▸ **SOURCE MATERIAL**:
· · · ·
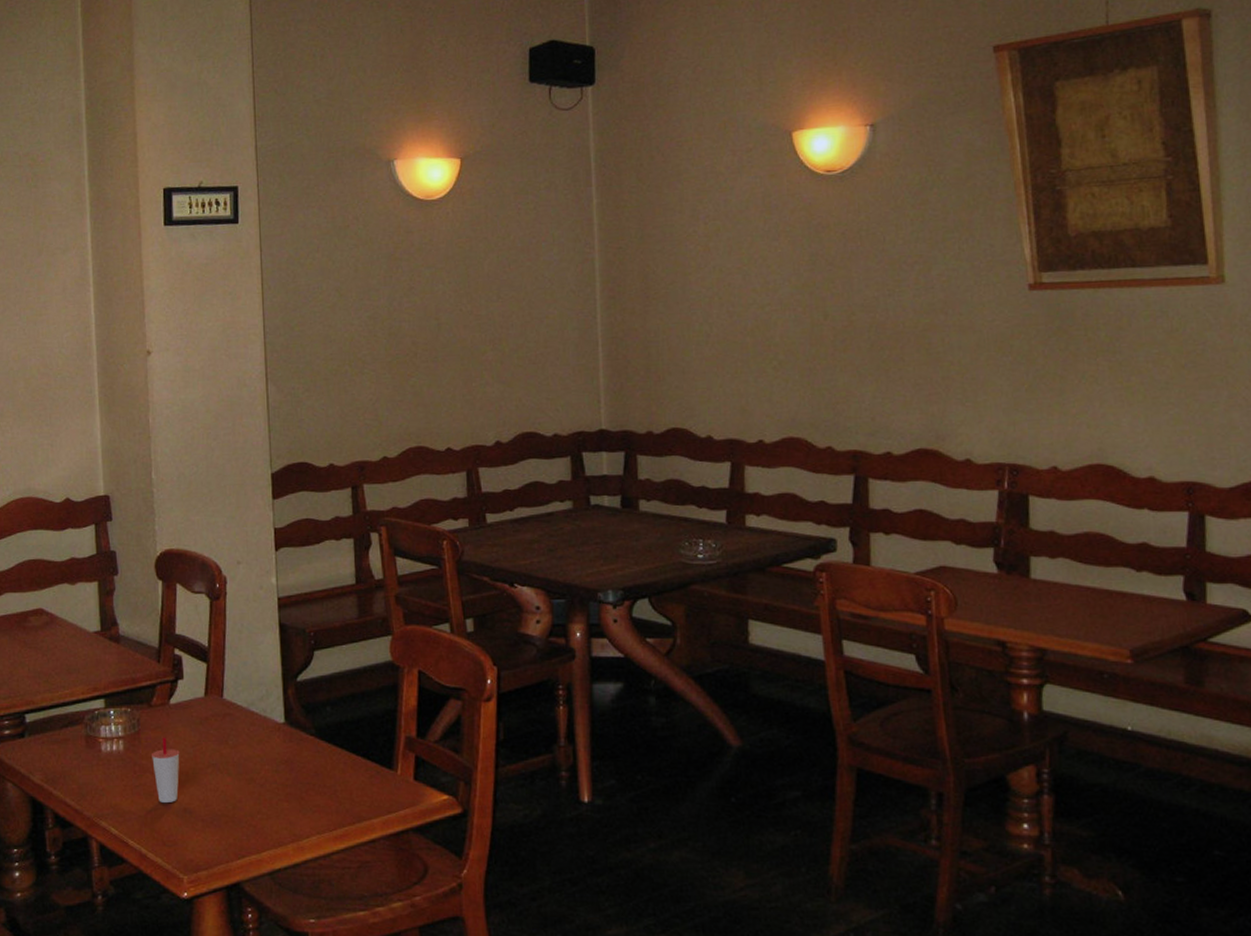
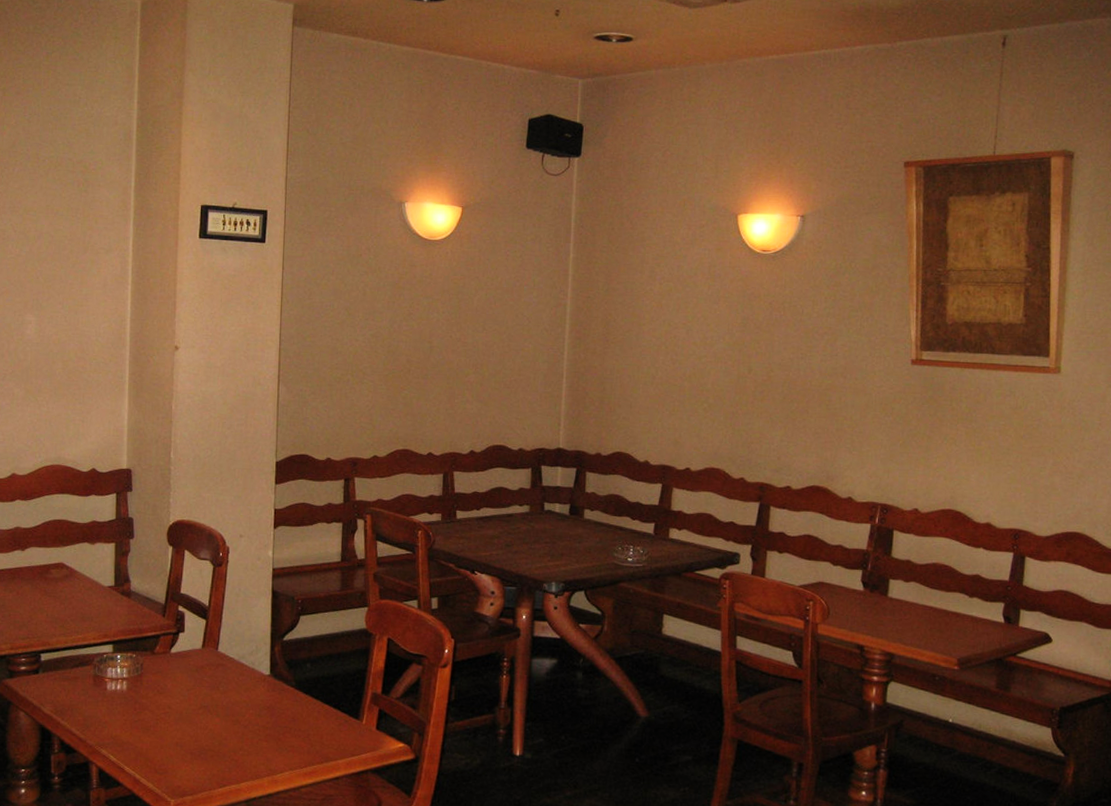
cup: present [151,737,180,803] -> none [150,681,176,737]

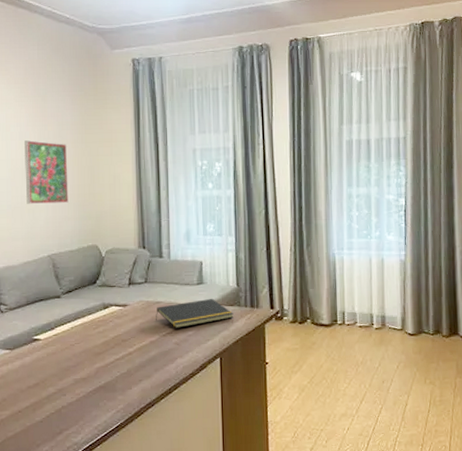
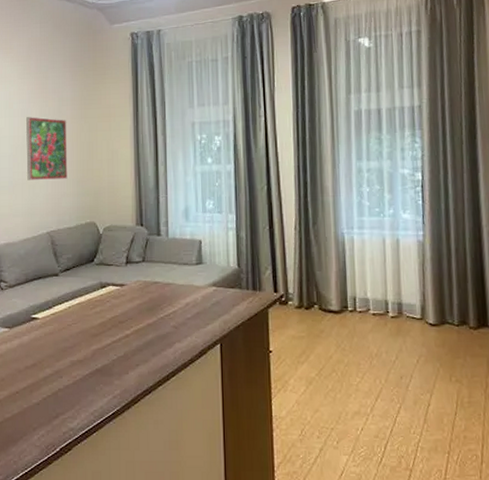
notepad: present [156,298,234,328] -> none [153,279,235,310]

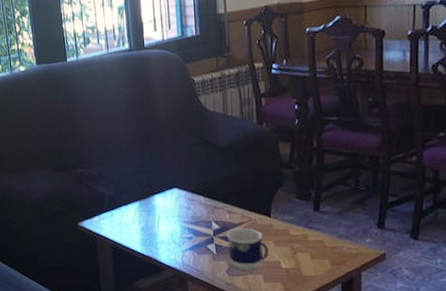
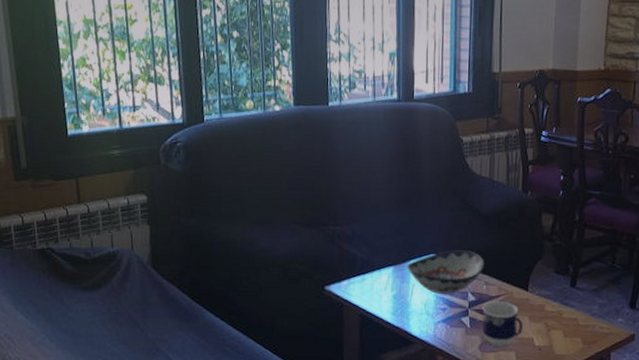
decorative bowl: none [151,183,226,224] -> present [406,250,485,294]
· · · ·
▸ **WHAT YOU SHOULD DO**: Go through the data and return every word of it verbatim, leaving out the pictures.

▸ **EXERCISE RESULT**:
cup: present [151,737,180,803] -> none [150,681,176,737]

notepad: present [156,298,234,328] -> none [153,279,235,310]

decorative bowl: none [151,183,226,224] -> present [406,250,485,294]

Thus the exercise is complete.